Back to Blog
To be vulnerable is to expose yourself. In other words, increasing your vulnerability makes you more susceptible to being hurt.
Sounds like a bad thing, right?
It did to me, too. Until I realized the connection between increased vulnerability and increased trust.
If you work with team members who aren't comfortable admitting their mistakes, your team has trust issues.
If you work with team members who aren't comfortable admitting when they don't know something, your team has trust issues.
If you work with team members who aren't comfortable admitting they could use help, your team has trust issues.
And in each of these cases, the best way to increase trust is to start by increasing your own vulnerability.
Yes, I said increasing your vulnerability.
Why would you want to increase your own vulnerability?

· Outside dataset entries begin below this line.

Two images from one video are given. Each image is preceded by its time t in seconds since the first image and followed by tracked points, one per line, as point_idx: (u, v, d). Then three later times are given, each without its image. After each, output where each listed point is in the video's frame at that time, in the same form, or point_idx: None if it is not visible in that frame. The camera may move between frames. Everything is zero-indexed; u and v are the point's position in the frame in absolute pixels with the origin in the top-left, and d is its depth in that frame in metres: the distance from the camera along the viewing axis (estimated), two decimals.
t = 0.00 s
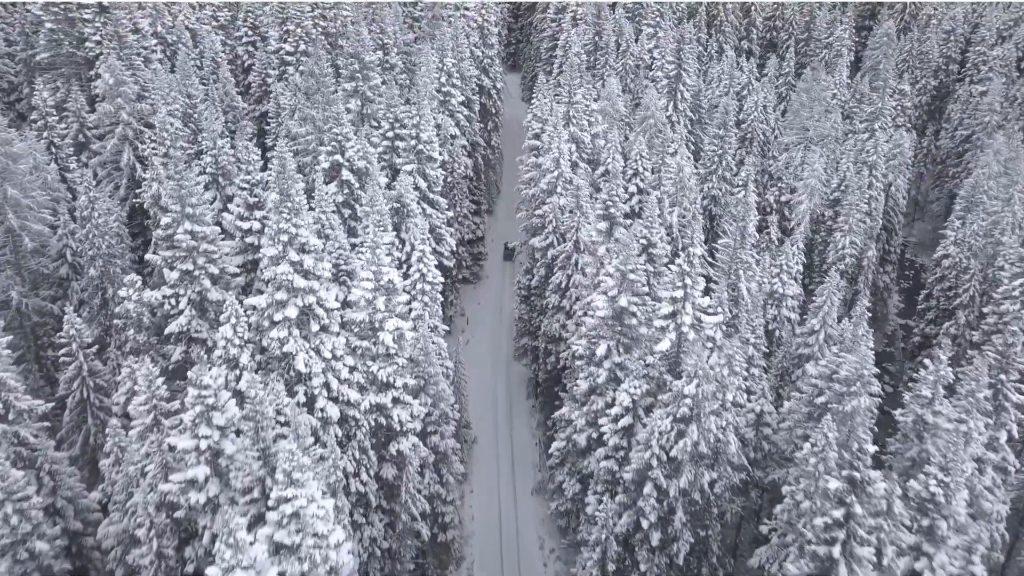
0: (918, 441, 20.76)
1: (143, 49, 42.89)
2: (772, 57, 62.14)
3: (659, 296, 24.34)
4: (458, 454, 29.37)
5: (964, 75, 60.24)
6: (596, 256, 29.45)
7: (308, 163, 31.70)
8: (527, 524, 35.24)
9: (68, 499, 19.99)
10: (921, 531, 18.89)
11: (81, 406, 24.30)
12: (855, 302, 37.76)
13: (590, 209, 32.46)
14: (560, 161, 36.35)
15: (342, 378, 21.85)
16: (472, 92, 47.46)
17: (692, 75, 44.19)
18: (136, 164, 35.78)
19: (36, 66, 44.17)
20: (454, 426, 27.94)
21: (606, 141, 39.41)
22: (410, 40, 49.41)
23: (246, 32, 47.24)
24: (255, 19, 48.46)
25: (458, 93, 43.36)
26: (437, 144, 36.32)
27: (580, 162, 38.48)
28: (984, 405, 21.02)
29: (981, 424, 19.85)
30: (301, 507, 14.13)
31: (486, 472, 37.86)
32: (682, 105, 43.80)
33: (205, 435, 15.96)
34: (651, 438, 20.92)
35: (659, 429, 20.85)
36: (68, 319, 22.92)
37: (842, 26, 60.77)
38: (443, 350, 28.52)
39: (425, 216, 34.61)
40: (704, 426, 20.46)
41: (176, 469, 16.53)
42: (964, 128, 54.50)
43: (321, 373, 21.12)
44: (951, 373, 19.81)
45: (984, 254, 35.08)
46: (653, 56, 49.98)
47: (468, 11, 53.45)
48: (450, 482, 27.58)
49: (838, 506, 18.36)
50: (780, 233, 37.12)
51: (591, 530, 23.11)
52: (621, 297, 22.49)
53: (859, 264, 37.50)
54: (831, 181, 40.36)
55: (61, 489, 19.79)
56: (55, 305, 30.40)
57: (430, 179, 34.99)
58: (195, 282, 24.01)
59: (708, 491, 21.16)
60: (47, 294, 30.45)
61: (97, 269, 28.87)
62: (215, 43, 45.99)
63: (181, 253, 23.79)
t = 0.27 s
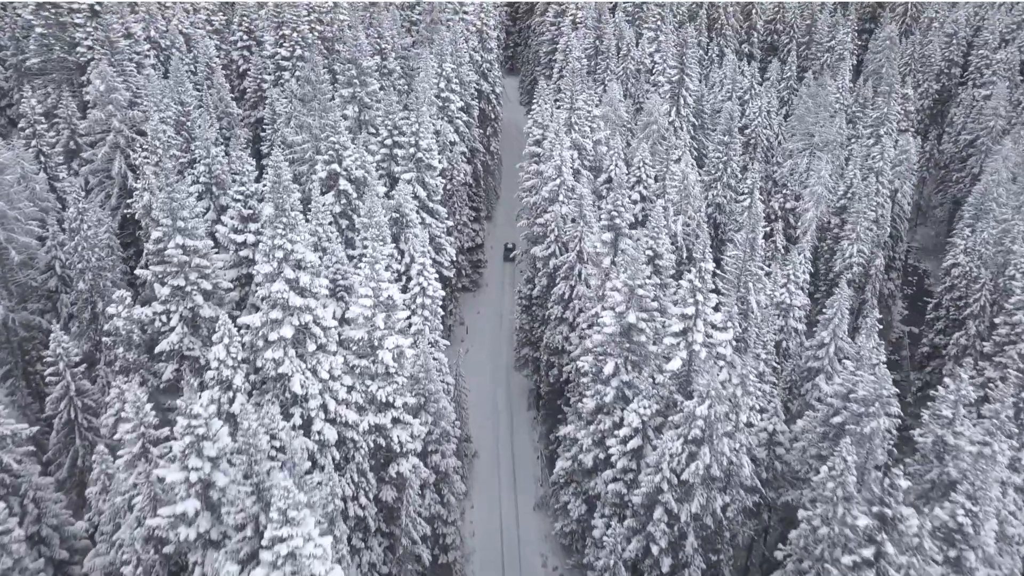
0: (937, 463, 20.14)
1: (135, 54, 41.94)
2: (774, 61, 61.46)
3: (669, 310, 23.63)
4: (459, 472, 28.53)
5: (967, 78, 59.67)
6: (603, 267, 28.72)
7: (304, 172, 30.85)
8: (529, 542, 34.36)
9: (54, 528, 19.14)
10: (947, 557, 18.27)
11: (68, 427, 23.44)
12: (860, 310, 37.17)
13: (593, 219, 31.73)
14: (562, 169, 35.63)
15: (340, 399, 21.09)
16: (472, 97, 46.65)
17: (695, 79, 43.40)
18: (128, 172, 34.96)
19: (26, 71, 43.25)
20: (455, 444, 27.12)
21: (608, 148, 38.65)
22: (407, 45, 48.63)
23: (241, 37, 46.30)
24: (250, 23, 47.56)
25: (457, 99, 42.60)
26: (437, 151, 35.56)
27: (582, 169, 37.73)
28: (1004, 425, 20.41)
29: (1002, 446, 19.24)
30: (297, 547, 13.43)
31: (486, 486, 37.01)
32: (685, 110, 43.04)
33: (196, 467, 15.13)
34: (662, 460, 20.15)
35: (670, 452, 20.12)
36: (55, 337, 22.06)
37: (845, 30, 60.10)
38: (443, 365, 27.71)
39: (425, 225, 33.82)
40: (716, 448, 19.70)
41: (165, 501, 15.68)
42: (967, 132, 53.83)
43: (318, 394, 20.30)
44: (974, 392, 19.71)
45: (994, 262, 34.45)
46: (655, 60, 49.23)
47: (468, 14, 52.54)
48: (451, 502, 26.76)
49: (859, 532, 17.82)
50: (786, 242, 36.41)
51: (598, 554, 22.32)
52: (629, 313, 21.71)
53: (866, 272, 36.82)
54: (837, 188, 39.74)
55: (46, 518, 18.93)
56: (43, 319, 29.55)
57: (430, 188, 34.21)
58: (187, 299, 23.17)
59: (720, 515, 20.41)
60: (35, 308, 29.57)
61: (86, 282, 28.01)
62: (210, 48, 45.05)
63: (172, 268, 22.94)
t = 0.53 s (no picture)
0: (962, 492, 19.32)
1: (127, 61, 40.86)
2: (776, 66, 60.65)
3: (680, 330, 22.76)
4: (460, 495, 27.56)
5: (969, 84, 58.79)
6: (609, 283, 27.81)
7: (299, 184, 29.87)
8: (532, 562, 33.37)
9: (34, 566, 18.13)
10: None
11: (52, 454, 22.42)
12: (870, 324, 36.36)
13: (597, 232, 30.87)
14: (565, 180, 34.77)
15: (337, 426, 20.15)
16: (471, 105, 45.73)
17: (698, 86, 42.56)
18: (118, 184, 33.96)
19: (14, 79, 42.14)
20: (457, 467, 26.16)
21: (611, 157, 37.79)
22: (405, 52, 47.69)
23: (234, 43, 45.23)
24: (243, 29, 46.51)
25: (456, 107, 41.72)
26: (436, 162, 34.66)
27: (585, 179, 36.87)
28: None
29: None
30: None
31: (487, 504, 36.03)
32: (689, 119, 42.16)
33: (184, 509, 14.15)
34: (675, 490, 19.25)
35: (683, 481, 19.22)
36: (38, 362, 21.07)
37: (847, 35, 59.33)
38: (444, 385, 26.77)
39: (424, 239, 32.88)
40: (732, 478, 18.81)
41: (151, 545, 14.70)
42: (971, 139, 53.02)
43: (314, 422, 19.34)
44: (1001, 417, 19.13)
45: (1007, 275, 33.70)
46: (656, 67, 48.36)
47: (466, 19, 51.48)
48: (453, 528, 25.78)
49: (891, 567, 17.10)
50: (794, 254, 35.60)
51: None
52: (639, 335, 20.82)
53: (875, 284, 36.03)
54: (844, 199, 38.97)
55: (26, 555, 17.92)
56: (29, 337, 28.55)
57: (430, 200, 33.31)
58: (177, 320, 22.20)
59: (736, 547, 19.51)
60: (20, 326, 28.54)
61: (73, 300, 27.00)
62: (203, 55, 43.98)
63: (161, 289, 21.95)
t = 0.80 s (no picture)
0: (990, 526, 18.50)
1: (118, 72, 39.85)
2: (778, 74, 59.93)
3: (692, 354, 21.89)
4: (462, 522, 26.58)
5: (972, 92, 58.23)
6: (615, 302, 26.95)
7: (295, 200, 28.94)
8: None
9: None
10: None
11: (36, 486, 21.40)
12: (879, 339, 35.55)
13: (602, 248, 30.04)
14: (568, 194, 33.95)
15: (334, 458, 19.15)
16: (470, 115, 44.87)
17: (702, 96, 41.78)
18: (108, 199, 32.97)
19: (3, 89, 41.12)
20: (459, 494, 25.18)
21: (614, 169, 36.98)
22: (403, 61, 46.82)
23: (229, 52, 44.25)
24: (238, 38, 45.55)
25: (455, 117, 40.85)
26: (435, 175, 33.81)
27: (587, 192, 36.04)
28: None
29: None
30: None
31: (488, 525, 35.03)
32: (692, 129, 41.19)
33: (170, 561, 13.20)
34: (690, 526, 18.36)
35: (698, 516, 18.29)
36: (20, 391, 20.07)
37: (850, 43, 58.62)
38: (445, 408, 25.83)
39: (424, 255, 31.97)
40: (750, 512, 17.92)
41: None
42: (976, 148, 52.29)
43: (310, 455, 18.35)
44: None
45: (1020, 289, 32.96)
46: (658, 76, 47.56)
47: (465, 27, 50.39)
48: (455, 558, 24.81)
49: None
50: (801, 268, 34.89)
51: None
52: (650, 360, 19.93)
53: (885, 299, 35.26)
54: (852, 211, 38.22)
55: None
56: (15, 358, 27.57)
57: (429, 215, 32.44)
58: (166, 345, 21.22)
59: None
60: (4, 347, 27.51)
61: (59, 321, 25.98)
62: (196, 64, 42.97)
63: (150, 313, 20.98)
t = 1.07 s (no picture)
0: (1018, 559, 17.71)
1: (110, 82, 38.98)
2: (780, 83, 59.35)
3: (703, 377, 21.11)
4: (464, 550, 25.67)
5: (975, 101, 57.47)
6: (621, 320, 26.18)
7: (291, 215, 28.13)
8: None
9: None
10: None
11: (18, 518, 20.46)
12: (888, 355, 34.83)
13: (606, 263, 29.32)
14: (570, 207, 33.22)
15: (331, 490, 18.29)
16: (470, 126, 44.13)
17: (705, 106, 41.12)
18: (98, 213, 32.12)
19: None
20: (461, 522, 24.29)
21: (617, 181, 36.30)
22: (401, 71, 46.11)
23: (224, 61, 43.41)
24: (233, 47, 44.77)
25: (455, 128, 40.14)
26: (435, 189, 33.08)
27: (590, 205, 35.33)
28: None
29: None
30: None
31: (489, 546, 34.12)
32: (696, 140, 40.53)
33: None
34: (705, 561, 17.54)
35: (714, 551, 17.49)
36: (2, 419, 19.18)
37: (852, 51, 58.11)
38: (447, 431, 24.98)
39: (424, 270, 31.17)
40: (767, 547, 17.12)
41: None
42: (979, 157, 51.69)
43: (306, 488, 17.50)
44: None
45: None
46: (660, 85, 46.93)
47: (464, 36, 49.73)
48: None
49: None
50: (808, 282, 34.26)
51: None
52: (661, 386, 19.19)
53: (895, 313, 34.59)
54: (859, 223, 37.60)
55: None
56: None
57: (429, 230, 31.66)
58: (156, 371, 20.38)
59: None
60: None
61: (46, 341, 25.08)
62: (191, 74, 42.12)
63: (139, 337, 20.14)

It's actually quite simple. By increasing your own vulnerability, you are implicitly telling your team members, "I trust you." I trust you not to use this to your own personal advantage. I trust you to help me out on this.

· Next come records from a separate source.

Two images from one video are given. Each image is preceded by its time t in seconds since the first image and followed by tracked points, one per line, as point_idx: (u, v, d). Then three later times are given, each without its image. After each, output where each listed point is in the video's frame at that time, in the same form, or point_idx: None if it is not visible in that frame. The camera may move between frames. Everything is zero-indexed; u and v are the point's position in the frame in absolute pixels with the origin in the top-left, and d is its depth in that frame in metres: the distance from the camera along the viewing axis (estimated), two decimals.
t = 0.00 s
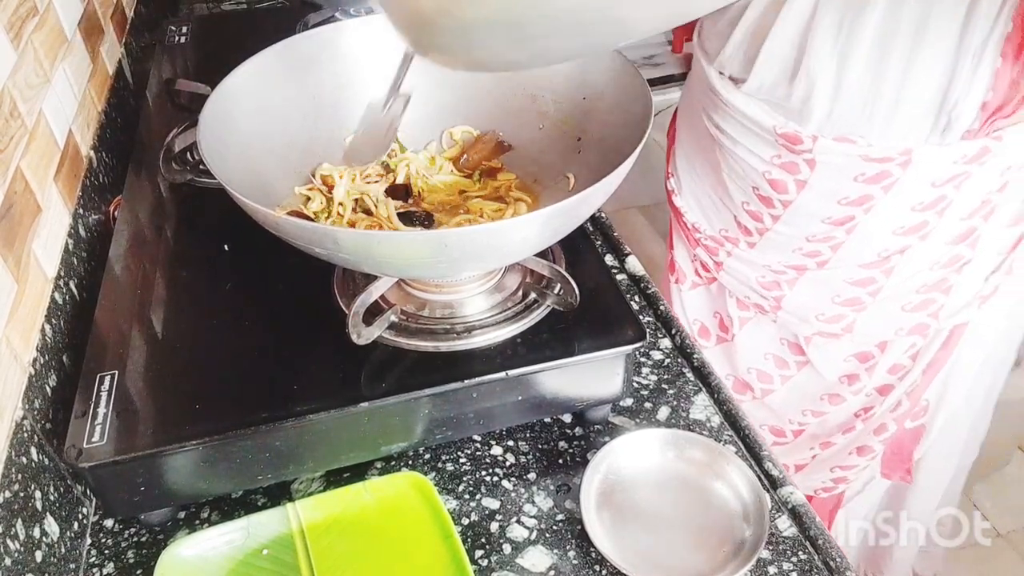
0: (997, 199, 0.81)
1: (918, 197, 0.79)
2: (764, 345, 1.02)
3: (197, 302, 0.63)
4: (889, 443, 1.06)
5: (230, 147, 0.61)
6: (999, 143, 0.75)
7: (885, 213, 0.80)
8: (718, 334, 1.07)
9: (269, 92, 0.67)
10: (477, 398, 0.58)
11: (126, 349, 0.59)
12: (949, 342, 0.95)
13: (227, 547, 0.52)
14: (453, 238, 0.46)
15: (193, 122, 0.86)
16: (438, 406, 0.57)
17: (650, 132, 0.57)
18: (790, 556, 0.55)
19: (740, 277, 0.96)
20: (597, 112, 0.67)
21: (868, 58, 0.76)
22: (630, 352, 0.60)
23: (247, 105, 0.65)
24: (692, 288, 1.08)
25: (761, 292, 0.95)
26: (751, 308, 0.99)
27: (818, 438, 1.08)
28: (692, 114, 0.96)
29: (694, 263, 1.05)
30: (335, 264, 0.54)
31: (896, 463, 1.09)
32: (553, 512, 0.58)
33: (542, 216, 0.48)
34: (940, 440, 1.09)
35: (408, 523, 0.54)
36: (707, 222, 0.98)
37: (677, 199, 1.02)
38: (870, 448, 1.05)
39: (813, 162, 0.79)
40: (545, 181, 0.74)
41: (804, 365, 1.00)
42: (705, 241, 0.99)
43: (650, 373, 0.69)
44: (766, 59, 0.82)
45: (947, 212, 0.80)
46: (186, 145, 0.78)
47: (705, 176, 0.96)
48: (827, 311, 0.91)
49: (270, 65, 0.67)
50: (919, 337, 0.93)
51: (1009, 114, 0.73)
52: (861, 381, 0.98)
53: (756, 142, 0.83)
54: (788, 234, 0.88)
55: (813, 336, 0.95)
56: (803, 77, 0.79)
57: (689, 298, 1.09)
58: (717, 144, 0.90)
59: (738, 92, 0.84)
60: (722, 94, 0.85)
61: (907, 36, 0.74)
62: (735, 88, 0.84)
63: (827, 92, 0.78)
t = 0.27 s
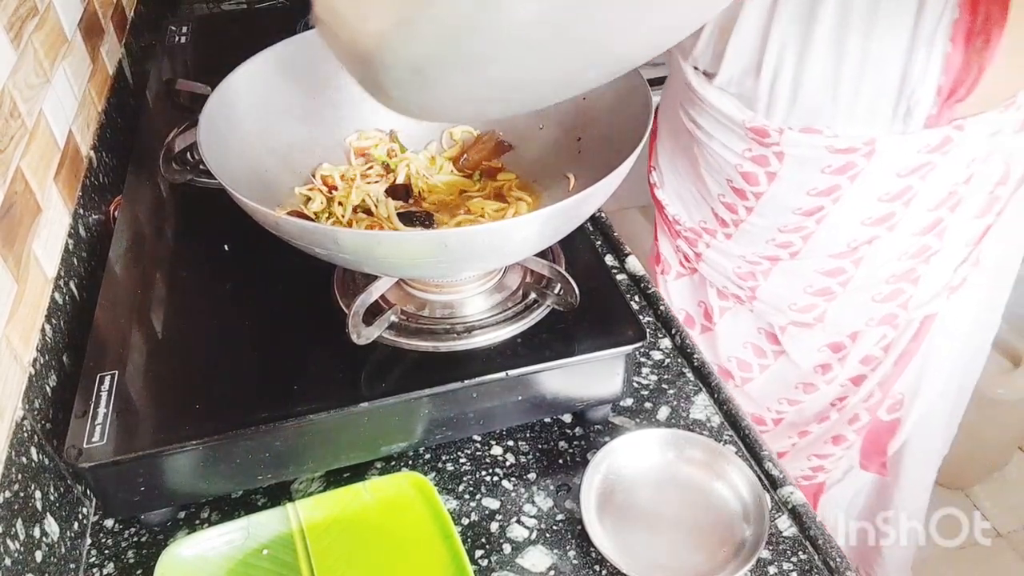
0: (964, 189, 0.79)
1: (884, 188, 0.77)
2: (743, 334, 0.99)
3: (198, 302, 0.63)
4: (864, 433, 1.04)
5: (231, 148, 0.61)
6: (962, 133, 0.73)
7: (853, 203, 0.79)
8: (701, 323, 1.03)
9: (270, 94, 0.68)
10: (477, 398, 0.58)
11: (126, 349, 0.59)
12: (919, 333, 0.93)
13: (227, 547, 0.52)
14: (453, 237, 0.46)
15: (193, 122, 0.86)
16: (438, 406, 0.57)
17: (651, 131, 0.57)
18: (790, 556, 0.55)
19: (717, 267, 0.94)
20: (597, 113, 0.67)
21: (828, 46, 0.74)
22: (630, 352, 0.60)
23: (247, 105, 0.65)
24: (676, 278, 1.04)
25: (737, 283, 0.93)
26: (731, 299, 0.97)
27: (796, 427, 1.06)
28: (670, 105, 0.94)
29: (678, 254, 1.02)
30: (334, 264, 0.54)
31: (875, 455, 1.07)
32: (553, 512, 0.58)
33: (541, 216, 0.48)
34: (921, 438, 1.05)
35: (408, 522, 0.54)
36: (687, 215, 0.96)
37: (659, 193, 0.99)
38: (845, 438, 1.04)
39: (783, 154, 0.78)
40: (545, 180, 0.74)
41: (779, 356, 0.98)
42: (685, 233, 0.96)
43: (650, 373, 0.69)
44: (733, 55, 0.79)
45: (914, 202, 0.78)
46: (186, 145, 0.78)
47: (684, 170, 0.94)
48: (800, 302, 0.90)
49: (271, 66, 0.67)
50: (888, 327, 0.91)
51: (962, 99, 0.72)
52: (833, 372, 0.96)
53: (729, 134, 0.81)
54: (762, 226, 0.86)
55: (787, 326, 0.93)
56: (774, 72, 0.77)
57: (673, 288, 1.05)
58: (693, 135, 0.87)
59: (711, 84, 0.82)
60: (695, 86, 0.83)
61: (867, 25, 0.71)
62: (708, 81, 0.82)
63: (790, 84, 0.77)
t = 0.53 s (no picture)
0: (937, 190, 0.82)
1: (861, 183, 0.79)
2: (727, 325, 1.02)
3: (197, 302, 0.63)
4: (836, 433, 1.05)
5: (230, 147, 0.61)
6: (935, 132, 0.76)
7: (830, 199, 0.81)
8: (691, 312, 1.05)
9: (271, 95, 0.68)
10: (477, 398, 0.58)
11: (126, 349, 0.58)
12: (893, 331, 0.96)
13: (227, 547, 0.52)
14: (453, 238, 0.46)
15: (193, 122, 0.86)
16: (438, 406, 0.57)
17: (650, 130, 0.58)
18: (790, 556, 0.55)
19: (700, 260, 0.96)
20: (598, 113, 0.68)
21: (808, 42, 0.79)
22: (630, 352, 0.60)
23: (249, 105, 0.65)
24: (664, 270, 1.06)
25: (719, 275, 0.95)
26: (716, 289, 0.99)
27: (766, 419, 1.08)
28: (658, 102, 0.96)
29: (665, 245, 1.04)
30: (334, 263, 0.54)
31: (848, 458, 1.08)
32: (553, 512, 0.58)
33: (542, 216, 0.48)
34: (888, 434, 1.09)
35: (408, 522, 0.54)
36: (672, 208, 0.97)
37: (644, 185, 1.01)
38: (814, 434, 1.04)
39: (763, 151, 0.80)
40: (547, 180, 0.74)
41: (761, 348, 1.00)
42: (670, 226, 0.98)
43: (650, 373, 0.69)
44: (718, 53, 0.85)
45: (890, 200, 0.81)
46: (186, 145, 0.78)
47: (670, 164, 0.96)
48: (778, 295, 0.92)
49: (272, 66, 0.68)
50: (863, 324, 0.93)
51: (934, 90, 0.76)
52: (808, 367, 0.98)
53: (711, 131, 0.84)
54: (743, 220, 0.88)
55: (767, 318, 0.95)
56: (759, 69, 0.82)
57: (662, 278, 1.07)
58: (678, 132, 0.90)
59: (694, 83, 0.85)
60: (681, 85, 0.86)
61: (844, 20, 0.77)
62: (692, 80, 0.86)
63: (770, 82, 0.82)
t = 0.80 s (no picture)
0: (920, 186, 0.82)
1: (844, 179, 0.80)
2: (714, 320, 1.03)
3: (197, 302, 0.63)
4: (822, 428, 1.05)
5: (229, 147, 0.61)
6: (917, 129, 0.77)
7: (814, 195, 0.82)
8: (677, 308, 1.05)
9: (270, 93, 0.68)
10: (477, 398, 0.58)
11: (126, 349, 0.58)
12: (876, 326, 0.95)
13: (227, 547, 0.52)
14: (454, 237, 0.46)
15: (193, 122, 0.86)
16: (439, 406, 0.57)
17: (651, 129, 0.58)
18: (790, 556, 0.55)
19: (688, 255, 0.96)
20: (597, 113, 0.68)
21: (790, 38, 0.77)
22: (630, 352, 0.60)
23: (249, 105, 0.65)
24: (652, 266, 1.05)
25: (706, 270, 0.95)
26: (703, 285, 0.99)
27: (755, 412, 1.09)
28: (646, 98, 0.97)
29: (654, 241, 1.03)
30: (333, 262, 0.54)
31: (835, 452, 1.07)
32: (553, 512, 0.58)
33: (542, 216, 0.48)
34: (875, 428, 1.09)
35: (408, 523, 0.54)
36: (660, 203, 0.98)
37: (633, 180, 1.01)
38: (799, 426, 1.05)
39: (748, 146, 0.81)
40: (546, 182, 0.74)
41: (749, 341, 1.01)
42: (658, 222, 0.98)
43: (650, 373, 0.69)
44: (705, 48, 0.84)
45: (873, 196, 0.81)
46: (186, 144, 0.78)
47: (658, 159, 0.96)
48: (764, 290, 0.93)
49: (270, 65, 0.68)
50: (847, 320, 0.95)
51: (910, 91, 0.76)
52: (795, 361, 1.00)
53: (698, 126, 0.85)
54: (729, 215, 0.88)
55: (753, 313, 0.96)
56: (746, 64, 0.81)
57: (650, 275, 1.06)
58: (666, 127, 0.90)
59: (681, 78, 0.85)
60: (668, 80, 0.86)
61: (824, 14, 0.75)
62: (679, 76, 0.86)
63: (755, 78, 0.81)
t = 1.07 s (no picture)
0: (908, 186, 0.82)
1: (832, 179, 0.80)
2: (706, 319, 1.03)
3: (196, 302, 0.63)
4: (813, 427, 1.06)
5: (230, 146, 0.61)
6: (905, 130, 0.77)
7: (801, 195, 0.82)
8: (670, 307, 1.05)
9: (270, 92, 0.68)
10: (477, 398, 0.58)
11: (126, 349, 0.58)
12: (866, 326, 0.95)
13: (227, 547, 0.52)
14: (453, 237, 0.46)
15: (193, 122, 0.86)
16: (439, 406, 0.57)
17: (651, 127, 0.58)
18: (790, 556, 0.55)
19: (681, 254, 0.96)
20: (596, 112, 0.68)
21: (778, 38, 0.77)
22: (630, 352, 0.60)
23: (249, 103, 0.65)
24: (646, 263, 1.05)
25: (698, 269, 0.95)
26: (695, 283, 0.99)
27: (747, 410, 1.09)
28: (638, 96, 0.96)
29: (647, 240, 1.03)
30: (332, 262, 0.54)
31: (825, 452, 1.08)
32: (553, 512, 0.58)
33: (541, 216, 0.48)
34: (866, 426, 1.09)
35: (408, 523, 0.54)
36: (653, 202, 0.98)
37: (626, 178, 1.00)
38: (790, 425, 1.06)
39: (736, 145, 0.81)
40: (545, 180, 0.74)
41: (741, 340, 1.02)
42: (650, 221, 0.98)
43: (650, 373, 0.69)
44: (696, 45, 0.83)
45: (861, 196, 0.82)
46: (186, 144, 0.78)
47: (649, 158, 0.96)
48: (754, 289, 0.93)
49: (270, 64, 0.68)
50: (837, 319, 0.94)
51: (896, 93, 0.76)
52: (785, 360, 1.00)
53: (688, 125, 0.84)
54: (719, 214, 0.88)
55: (744, 312, 0.96)
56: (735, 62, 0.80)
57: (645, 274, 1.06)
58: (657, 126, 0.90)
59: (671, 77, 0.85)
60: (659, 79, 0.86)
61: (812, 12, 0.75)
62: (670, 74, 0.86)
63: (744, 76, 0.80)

Everyone has vulnerabilities. By exposing yours, the next time one of your teammates makes a mistake, or doesn't know something they feel silly not knowing, who will be the first person they will come to? It will likely be you. Because of your vulnerability to them, they will now feel okay being vulnerable with you.
By increasing your own vulnerability, you give others on your team the space to increase theirs. This leads to increased trust, which is an important prerequisite to effective retrospectives.
If your team is suffering from retrospectives in which it's clear there are things "better left unsaid," it's likely you could use a jolt of vulnerability. Think about it. It takes guts to put yourself out there. But the impact can make it worth it in the end.